Your data will not be transferred to countries outside the European Union.

We endeavour to strictly limit access to personal data to those who on behalf of KPMG must be involved in processing your personal data and those who are otherwise authorised to do so within the boundaries of the privacy legislation. Persons who have access to personal data are obliged to keep the information confidential. Where necessary, this has been contractually agreed upon.

Trainers can only access the attendance list, including the first and last name of the attendees, for the training courses he or she will provide. These attendance lists will be removed in the L&D QR app within 24 hours after the training. This is the same for the (other) registration data: this will also be removed within one week after the training.

 

Third parties

For this data processing, KPMG may use the services of third parties, such as IT-services and other (administrative) support. Appropriate arrangements will be made with these parties in order to ensure a correct and secure data processing in compliance with applicable legislation.

 

Questions or complaints

You are legally entitled to request information about your personal data processed by KPMG. Furthermore you may request KPMG for access, or to transfer to you (data portability), rectify or erase, or to restrict the processing of your personal data. If you intent to exercise these rights, or in case of other questions or comments on the processing of your personal data, you may contact us at privacy@kpmg.nl. KPMG has a data protection officer, which can be contacted via FG@kpmg.nl.

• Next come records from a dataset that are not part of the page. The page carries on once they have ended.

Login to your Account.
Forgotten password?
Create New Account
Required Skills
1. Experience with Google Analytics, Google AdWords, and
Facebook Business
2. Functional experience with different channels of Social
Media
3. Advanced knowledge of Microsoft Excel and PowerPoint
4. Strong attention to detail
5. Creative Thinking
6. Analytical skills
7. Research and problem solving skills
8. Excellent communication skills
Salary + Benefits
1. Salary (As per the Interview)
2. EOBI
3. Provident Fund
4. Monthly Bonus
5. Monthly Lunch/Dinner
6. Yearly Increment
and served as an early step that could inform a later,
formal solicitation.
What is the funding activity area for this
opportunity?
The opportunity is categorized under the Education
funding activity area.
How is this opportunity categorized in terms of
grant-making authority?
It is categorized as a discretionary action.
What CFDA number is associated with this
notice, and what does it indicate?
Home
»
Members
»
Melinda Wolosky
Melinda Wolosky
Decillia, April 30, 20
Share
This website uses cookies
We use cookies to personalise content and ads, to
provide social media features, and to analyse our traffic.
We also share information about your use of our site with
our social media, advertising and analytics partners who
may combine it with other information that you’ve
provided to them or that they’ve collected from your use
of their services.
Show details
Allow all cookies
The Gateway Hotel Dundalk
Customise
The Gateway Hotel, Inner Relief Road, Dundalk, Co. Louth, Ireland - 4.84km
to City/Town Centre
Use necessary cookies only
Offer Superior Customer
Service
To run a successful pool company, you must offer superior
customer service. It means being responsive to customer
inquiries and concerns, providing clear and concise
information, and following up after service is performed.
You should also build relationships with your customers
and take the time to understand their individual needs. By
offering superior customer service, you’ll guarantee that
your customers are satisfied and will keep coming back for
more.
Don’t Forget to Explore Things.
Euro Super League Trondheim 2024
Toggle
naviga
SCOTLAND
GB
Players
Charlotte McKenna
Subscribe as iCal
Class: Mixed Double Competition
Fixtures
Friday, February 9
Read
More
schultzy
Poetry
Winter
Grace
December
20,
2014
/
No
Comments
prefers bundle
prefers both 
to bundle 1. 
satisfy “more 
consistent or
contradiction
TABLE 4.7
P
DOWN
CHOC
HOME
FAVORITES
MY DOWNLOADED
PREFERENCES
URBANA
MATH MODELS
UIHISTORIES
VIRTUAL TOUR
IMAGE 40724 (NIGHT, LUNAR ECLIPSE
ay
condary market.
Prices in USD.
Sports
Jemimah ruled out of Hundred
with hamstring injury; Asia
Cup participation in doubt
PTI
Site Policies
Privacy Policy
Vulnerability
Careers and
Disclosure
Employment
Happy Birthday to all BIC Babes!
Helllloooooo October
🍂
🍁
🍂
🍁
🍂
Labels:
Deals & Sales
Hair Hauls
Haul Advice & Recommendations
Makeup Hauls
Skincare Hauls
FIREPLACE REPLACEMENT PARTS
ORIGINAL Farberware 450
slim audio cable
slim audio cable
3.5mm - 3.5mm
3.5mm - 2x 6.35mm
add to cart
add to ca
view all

If you believe that the processing of your personal data infringes the applicable privacy legislation, you have the right to lodge a complaint with a supervisory authority in your country (in the Netherlands this is the Dutch Data Protection Authority).

More information on the collection, use, processing and protection of personal data by KPMG can be found in our Online Privacy Statement. KPMG staff members can find more information on the processing of their personal data by KPMG here.